Cass. pen. Sez. V, Sent., (ud. 26-05-2011) 01-08-2011, n. 30418

Sentenza scelta dal dott. Domenico Cirasole direttore del sito giuridico http://www.gadit.it/

Svolgimento del processo

F.S. propone ricorso contro l’ordinanza del tribunale del riesame di Roma, che ha rigettato la richiesta di revoca del decreto di convalida di sequestro emesso in data 3 dicembre 2010 dal pubblico ministero presso il tribunale di Velletri.

Con un unico motivo di ricorso, il ricorrente deduce inosservanza ed erronea applicazione della legge penale e delle norme processuali, nonchè manifesta illogicità della motivazione, in quanto gli oggetti in sequestro non sarebbero in alcun modo utili a provare il capo di imputazione in relazione al reato ipotizzato dall’accusa (art. 497 ter c.p.).

In particolare, ritiene il ricorrente che nessuno degli oggetti in sequestro (il lampeggiante intermittente; la paletta per segnalazione stradale; la pistola giocattolo;

la tessera associativa della associazione Europea operatori di polizia) possa definirsi come segno distintivo delle forze dell’ordine.

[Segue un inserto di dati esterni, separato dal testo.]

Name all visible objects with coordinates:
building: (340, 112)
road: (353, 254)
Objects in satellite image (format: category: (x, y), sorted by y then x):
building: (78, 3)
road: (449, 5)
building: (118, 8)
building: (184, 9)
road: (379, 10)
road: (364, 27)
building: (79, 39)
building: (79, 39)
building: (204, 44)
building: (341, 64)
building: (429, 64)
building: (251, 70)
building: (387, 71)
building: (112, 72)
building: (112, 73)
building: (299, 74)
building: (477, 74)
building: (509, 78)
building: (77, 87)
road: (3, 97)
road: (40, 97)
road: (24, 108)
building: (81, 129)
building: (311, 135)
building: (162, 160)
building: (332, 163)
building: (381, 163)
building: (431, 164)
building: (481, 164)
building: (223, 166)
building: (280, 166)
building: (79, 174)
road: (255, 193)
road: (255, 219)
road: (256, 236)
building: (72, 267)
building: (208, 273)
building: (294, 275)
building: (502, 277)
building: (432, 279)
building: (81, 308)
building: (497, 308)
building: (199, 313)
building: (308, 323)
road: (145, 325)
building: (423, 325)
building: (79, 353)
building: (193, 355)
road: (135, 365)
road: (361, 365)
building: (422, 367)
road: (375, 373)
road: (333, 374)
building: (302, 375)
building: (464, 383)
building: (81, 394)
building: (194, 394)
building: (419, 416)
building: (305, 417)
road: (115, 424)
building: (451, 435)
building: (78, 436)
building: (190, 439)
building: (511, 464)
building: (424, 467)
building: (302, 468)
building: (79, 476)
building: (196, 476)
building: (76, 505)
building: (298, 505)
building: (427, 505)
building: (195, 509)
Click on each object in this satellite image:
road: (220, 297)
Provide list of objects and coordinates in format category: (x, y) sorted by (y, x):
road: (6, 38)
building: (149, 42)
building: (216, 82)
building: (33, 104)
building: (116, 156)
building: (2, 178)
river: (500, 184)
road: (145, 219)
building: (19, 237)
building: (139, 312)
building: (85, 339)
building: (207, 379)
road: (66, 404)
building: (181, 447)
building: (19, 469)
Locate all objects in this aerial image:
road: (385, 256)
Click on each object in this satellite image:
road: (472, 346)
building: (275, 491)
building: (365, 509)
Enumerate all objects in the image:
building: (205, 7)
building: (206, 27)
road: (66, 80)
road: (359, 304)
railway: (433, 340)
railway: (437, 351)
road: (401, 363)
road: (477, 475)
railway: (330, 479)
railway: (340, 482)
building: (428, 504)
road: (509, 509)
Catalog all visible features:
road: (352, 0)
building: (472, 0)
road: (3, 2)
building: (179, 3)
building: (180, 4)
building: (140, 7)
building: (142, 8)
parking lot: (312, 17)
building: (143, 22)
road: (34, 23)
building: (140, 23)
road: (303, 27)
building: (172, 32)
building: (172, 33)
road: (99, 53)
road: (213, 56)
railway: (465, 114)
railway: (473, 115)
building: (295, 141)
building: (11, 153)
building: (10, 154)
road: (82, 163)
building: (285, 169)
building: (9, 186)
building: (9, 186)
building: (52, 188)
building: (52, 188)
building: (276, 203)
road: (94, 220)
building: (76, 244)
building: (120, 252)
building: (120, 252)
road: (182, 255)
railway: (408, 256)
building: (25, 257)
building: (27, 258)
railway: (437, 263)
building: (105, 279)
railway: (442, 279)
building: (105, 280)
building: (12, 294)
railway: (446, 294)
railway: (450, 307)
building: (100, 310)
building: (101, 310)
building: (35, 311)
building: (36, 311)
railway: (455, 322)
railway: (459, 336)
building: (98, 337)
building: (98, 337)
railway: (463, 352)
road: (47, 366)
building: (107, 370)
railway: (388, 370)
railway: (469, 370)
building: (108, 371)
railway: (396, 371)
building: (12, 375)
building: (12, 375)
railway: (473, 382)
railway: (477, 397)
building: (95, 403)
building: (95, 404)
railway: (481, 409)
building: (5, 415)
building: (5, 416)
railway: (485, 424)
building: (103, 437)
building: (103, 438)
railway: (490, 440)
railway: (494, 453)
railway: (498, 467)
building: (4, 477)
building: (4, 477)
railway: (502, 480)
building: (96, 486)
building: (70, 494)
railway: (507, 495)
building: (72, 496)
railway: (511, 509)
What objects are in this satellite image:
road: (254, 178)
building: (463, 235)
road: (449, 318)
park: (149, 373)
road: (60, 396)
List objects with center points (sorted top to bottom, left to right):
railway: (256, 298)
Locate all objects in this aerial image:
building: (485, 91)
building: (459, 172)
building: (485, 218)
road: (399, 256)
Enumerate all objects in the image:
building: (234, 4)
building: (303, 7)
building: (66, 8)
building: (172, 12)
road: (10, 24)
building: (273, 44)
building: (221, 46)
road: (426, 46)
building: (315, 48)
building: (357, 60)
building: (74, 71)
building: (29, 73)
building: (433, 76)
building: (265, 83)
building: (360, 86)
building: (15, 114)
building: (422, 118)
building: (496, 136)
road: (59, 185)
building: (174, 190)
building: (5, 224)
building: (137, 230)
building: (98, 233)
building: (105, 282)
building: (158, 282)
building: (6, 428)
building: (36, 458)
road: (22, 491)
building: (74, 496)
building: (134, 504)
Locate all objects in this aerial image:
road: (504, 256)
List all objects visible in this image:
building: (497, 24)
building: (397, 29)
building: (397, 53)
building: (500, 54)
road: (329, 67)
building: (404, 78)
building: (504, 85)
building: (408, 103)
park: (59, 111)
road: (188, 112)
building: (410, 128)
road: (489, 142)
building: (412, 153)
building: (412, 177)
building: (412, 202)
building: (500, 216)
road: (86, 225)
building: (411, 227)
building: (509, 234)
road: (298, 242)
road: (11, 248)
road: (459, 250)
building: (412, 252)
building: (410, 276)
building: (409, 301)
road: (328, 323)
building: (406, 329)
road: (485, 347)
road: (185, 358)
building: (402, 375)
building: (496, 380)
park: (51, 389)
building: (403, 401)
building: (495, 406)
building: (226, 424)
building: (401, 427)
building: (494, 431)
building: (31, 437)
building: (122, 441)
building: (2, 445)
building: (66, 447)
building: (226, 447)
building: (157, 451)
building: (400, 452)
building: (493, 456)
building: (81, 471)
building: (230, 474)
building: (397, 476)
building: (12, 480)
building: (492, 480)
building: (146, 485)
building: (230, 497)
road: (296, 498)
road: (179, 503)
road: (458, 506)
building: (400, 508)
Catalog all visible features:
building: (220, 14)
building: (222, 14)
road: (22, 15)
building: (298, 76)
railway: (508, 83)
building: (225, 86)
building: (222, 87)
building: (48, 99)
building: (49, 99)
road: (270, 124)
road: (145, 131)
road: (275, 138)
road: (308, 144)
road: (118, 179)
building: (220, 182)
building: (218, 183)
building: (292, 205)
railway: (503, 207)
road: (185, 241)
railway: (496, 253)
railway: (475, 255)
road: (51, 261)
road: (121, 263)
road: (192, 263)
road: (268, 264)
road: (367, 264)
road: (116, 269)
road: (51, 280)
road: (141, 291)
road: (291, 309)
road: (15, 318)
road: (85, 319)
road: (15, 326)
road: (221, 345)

Sostiene inoltre il ricorrente la totale mancanza del fumus commissi delicti.

Per tali motivi F.S. chiede la cassazione dell’ordinanza impugnata.

Motivi della decisione

Va detto innanzitutto che il ricorrente non indica quale sarebbe la norma processuale violata, per cui sotto questo profilo il ricorso è inammissibile per eccessiva genericità, derivante dalla mancata indicazione specifica della norma oggetto di violazione. Quanto alla illogicità della motivazione, essa sembra strettamente correlata con la censura relativa alla violazione di legge (anch’essa assai genericamente enunciata nella rubrica e non adeguatamente sviluppata nella parte motiva del ricorso); il ricorrente si duole del fatto che il tribunale abbia ritenuto i beni in sequestro quali segni distintivi delle forze dell’ordine, ai sensi dell’art. 197 ter c.p..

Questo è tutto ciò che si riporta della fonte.